Doch es waren auch Frauen unter den Todesopfern zu beklagen, beispielsweise die 28-jährige Olha Bura. Sie half mit bloßen Händen, Barrikaden aus Pflastersteinen zu bauen. Bei einer Verletzung zog sie sich eine Blutvergiftung zu und starb.
Und die damals 62-jährige Antonina Dworjanez, die 1986 bei der Bewältigung der Havarie im Atomkraftwerk Tschernobyl mitgeholfen und überlebt hatte. Sie wollte die Spezialeinheiten durch gutes Zureden aufhalten, doch sie starb unter ihren Schlagstöcken.
"Ich würde erneut auf den Maidan gehen"
Olesjas Abschieds-Tweet brachte ihr damals weltweit Hunderte Freunde. Sie sagt, das habe ihr nach der Verwundung geholfen, nicht in Depression zu verfallen. "Ich habe gelernt, das Leben mehr wert zu schätzen", so Olesja. Inzwischen steht die ehemalige Maidan-Teilnehmerin vor dem Abschluss eines Medizinstudiums. Sie will Augenärztin werden.
Olesja Schukowska bedauert es, dass den Opfern der Revolution nur noch an Jahrestagen gedacht wird. Auch stören sie negative Äußerungen über die Revolution. Schließlich habe der Maidan die Ukraine bis heute positiv verändert, meint sie.

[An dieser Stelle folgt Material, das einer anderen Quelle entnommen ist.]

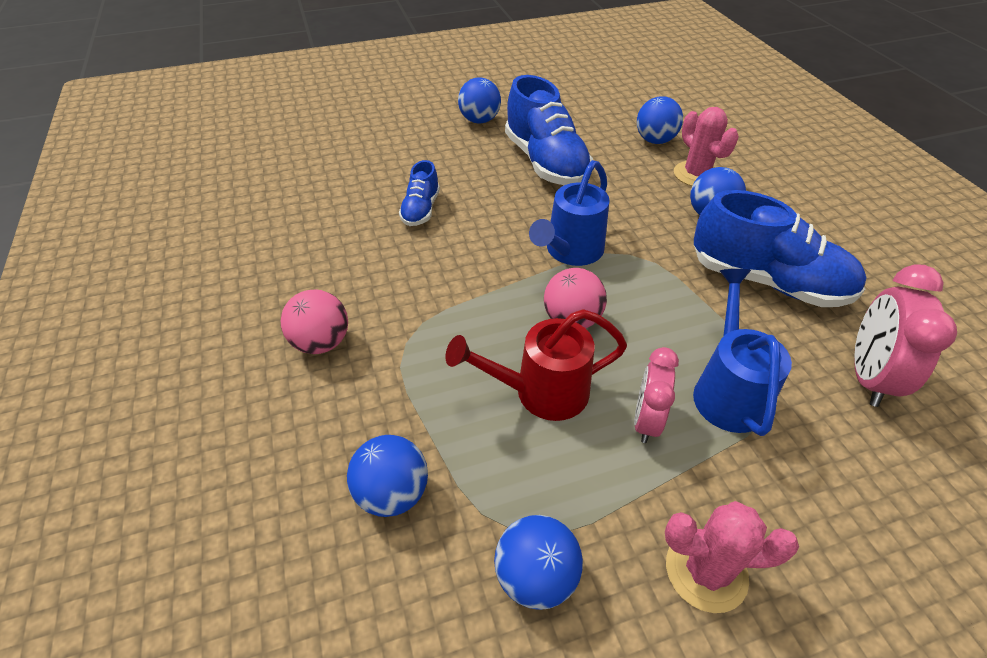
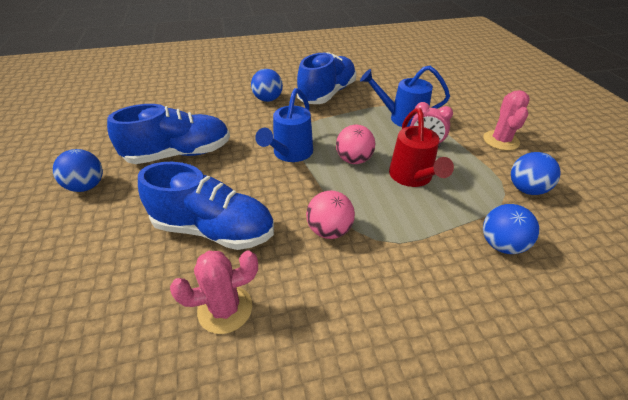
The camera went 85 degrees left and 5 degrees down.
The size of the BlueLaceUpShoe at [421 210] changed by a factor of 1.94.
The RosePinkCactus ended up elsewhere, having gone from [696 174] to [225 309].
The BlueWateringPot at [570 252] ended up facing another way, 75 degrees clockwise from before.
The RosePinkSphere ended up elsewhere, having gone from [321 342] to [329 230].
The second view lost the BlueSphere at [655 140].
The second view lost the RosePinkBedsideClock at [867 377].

Auch wenn das keine einfache und keine schnelle Entwicklung sei. "Aber am meisten tut der heute der Krieg im Osten der Ukraine weh. Niemand hatte mit ihm gerechnet", sagt sie. Sie hofft, dass er bald ein Ende nimmt.
Auch Viktoria sieht positive Veränderungen in ihrem Land, darunter auf ihrem beruflichen Gebiet, der Kunst. Die Revolution habe der ukrainischen Musik, dem Film und der Malerei einen "unglaublichen Schub" gegeben.
Sie selbst absolvierte nach dem Maidan ein Kunststudium und stellt inzwischen Bilder aus. Die Malerei sei für sie wie eine Psychotherapie, sagt sie. Viktoria weiß, dass nicht jeder, auch nicht alle Maidan-Aktivisten, ihre positive Einschätzung der Ergebnisse der Revolution teilen. Aber sie ist überzeugt, dass die Ukraine den Maidan brauchte: "Ich würde nochmal auf den Maidan gehen, um all diese Transformationen in der Gesellschaft in Gang zu setzen."